Write the text from all of the items below as a single numbered list, one line per number, skipping any blank lines. Leave the pictures out of your answer.

*** Begin section ***

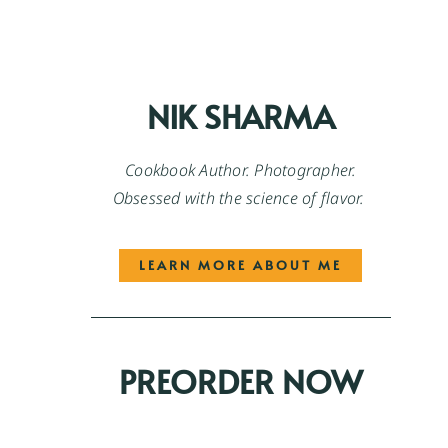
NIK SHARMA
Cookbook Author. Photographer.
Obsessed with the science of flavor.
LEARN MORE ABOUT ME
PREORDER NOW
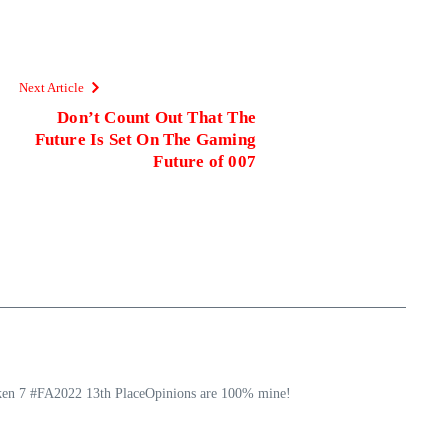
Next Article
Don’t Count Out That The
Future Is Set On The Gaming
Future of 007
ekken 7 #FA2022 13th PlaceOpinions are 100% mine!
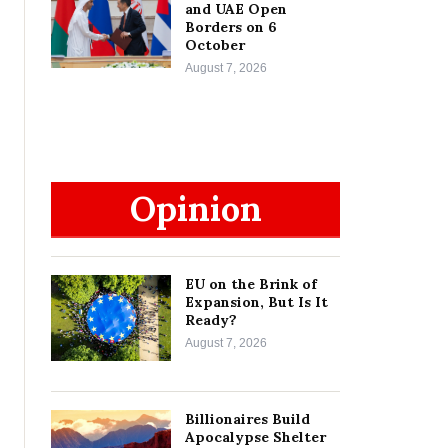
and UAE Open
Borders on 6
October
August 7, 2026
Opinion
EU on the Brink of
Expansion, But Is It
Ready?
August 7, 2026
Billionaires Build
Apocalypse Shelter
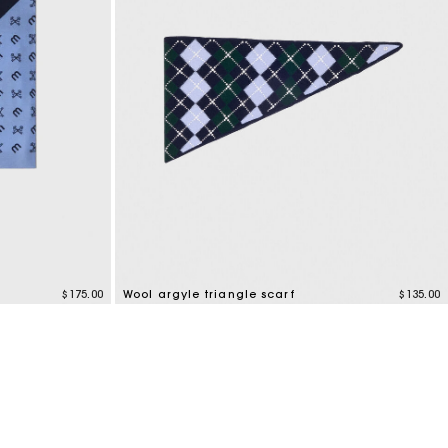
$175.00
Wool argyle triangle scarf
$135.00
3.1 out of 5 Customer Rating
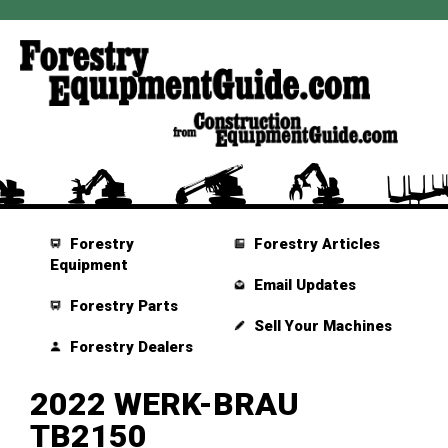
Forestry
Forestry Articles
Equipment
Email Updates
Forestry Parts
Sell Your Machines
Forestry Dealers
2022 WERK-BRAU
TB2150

*** End section ***

# Expected answer
1. NIK SHARMA
2. Cookbook Author. Photographer.
3. Obsessed with the science of flavor.
4. LEARN MORE ABOUT ME
5. PREORDER NOW
6. Next Article
7. Don’t Count Out That The
8. Future Is Set On The Gaming
9. Future of 007
10. ekken 7 #FA2022 13th PlaceOpinions are 100% mine!
11. and UAE Open
12. Borders on 6
13. October
14. August 7, 2026
15. Opinion
16. EU on the Brink of
17. Expansion, But Is It
18. Ready?
19. August 7, 2026
20. Billionaires Build
21. Apocalypse Shelter
22. $175.00
23. Wool argyle triangle scarf
24. $135.00
25. 3.1 out of 5 Customer Rating
26. Forestry
27. Forestry Articles
28. Equipment
29. Email Updates
30. Forestry Parts
31. Sell Your Machines
32. Forestry Dealers
33. 2022 WERK-BRAU
34. TB2150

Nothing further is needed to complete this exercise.